Educause Security Discussion mailing list archives

Re: Vulnerability? Or...not so much?


From: Steve Werby <smwerby () VCU EDU>
Date: Sun, 4 Apr 2010 10:28:25 -0400

On 4/3/2010 9:35 PM, David Shettler wrote:
Unfortunately, the vendor refuses to acknowledge that the problem is a
security issue, and thus won't remedy it.  Their opinion is that the
URI randomization, and 60 minute temporary nature of the files is
sufficient 'security'.

Since the application's users can access the system via an untrusted
network (per your follow-up email) and the URIs could be logged via a
proxy or filtering system, there's a risk that unauthorized users (both
internal and external) could acquire the URIs during the availability
window.  And there are no controls beyond knowledge of the URI to
restrict access.  And of course, there's the risk the URIs could be
guessed, but unless it's mathematically feasible to brute force attack
URIs in a 60 minute window without being detected, I wouldn't focus on that.

  1) decide that their obscurity is good enough, and re-open access to
it.  The URI/filename is not predictable at my skill level (portions
are, but others not), but I'm not exactly a hacker-adept.

* **Given data**:

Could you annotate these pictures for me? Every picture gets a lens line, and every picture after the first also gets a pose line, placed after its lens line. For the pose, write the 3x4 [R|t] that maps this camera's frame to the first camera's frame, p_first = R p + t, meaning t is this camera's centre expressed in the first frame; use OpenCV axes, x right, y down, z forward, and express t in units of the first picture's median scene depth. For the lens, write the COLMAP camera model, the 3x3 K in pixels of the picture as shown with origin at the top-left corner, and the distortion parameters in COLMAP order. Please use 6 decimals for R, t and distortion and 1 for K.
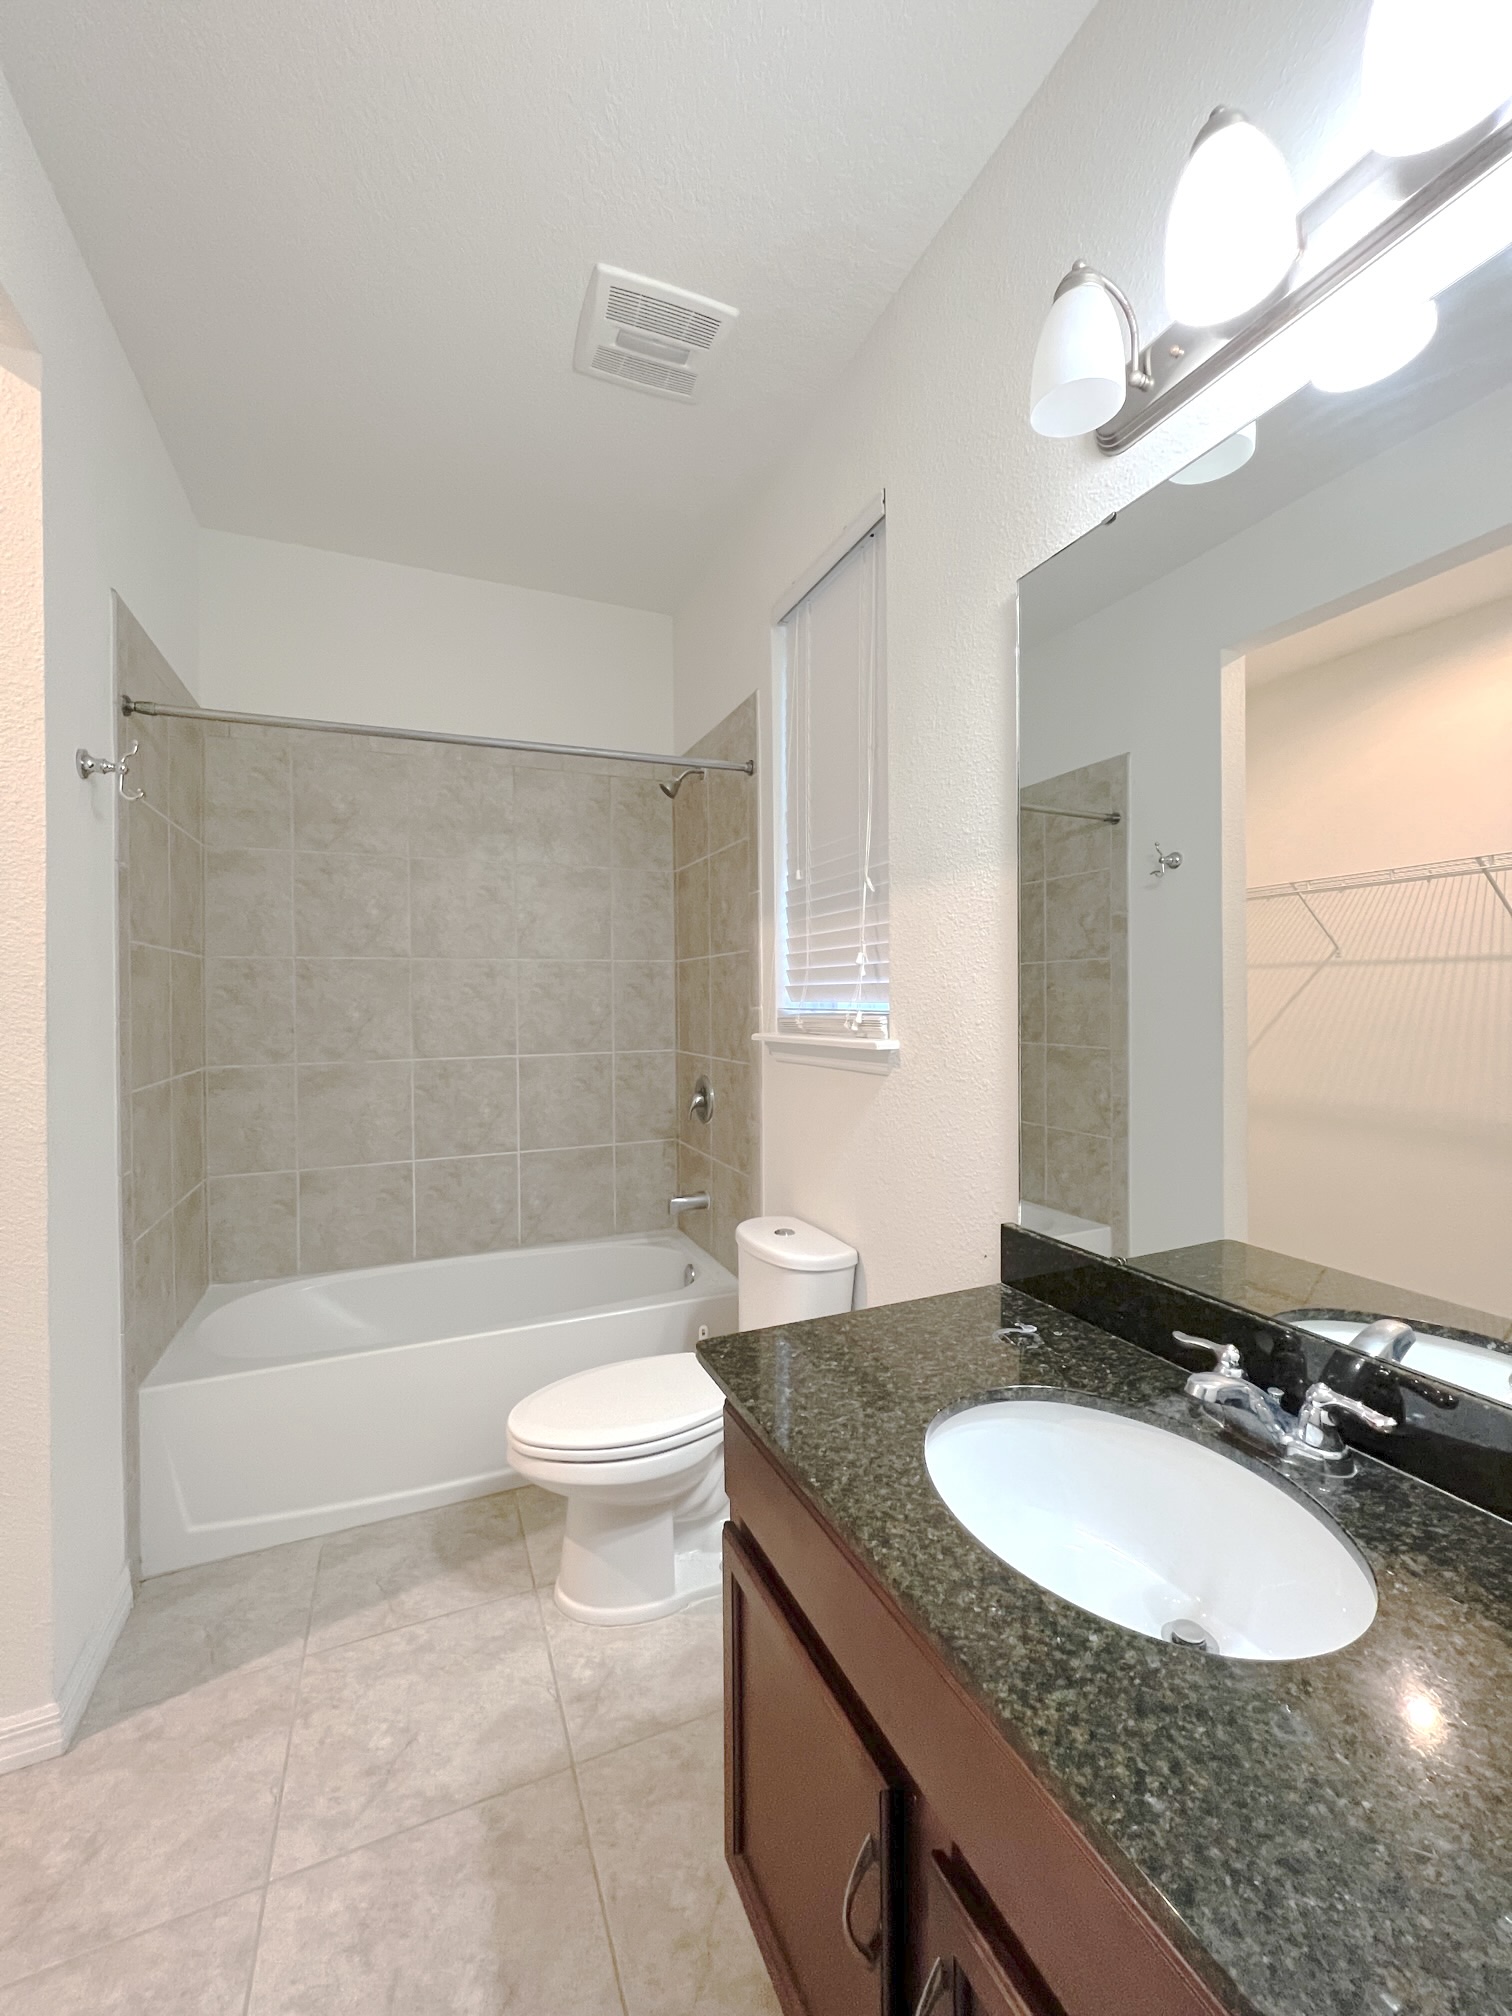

* **Exercise requirements**:
**A.** According to the mailing list post, what does the vendor consider sufficient security?
**B.** Continue the mailing list post about the vendor's file URIs from where it stops.

* **Answers provided**:
**A.** The vendor considers the URI randomization and the 60-minute temporary nature of the files sufficient.

**B.**
Per above, I'd be less concerned with guessing if the random portion of
the URI isn't easy to guess and more concerned that someone could
intercept a valid URI and then access the associated sensitive data
within the 60 minute window.  If you haven't already, you may want to
walk the data owners through specific risk scenarios and explain the
likelihood of exploitation of the vulnerability and the potential
impact.  Who has the capacity to accept risk to sensitive data in your
environment - you?  the data owner? someone else?

Is there every a situation where these files should ever be accessible
during that 60 minute window from an IP address other than the IP
address of the user who led to the files' creation?  If not (or that's
infrequent), perhaps you could implement a system between the user and
the scanning system that logs the relevant URIs and IPs and blocks
access from unauthorized IPs.  I'm assuming the app's code can't be
modified.  Even if there are no hooks into it and it doesn't have
available logs, you should be able to get what's needed from the web
server logs, at least after some configuration tweaks.  This would
reduce the window from 60 minutes to something closer to 0 seconds and
would limit it to attackers coming from the same IP address as the
originator.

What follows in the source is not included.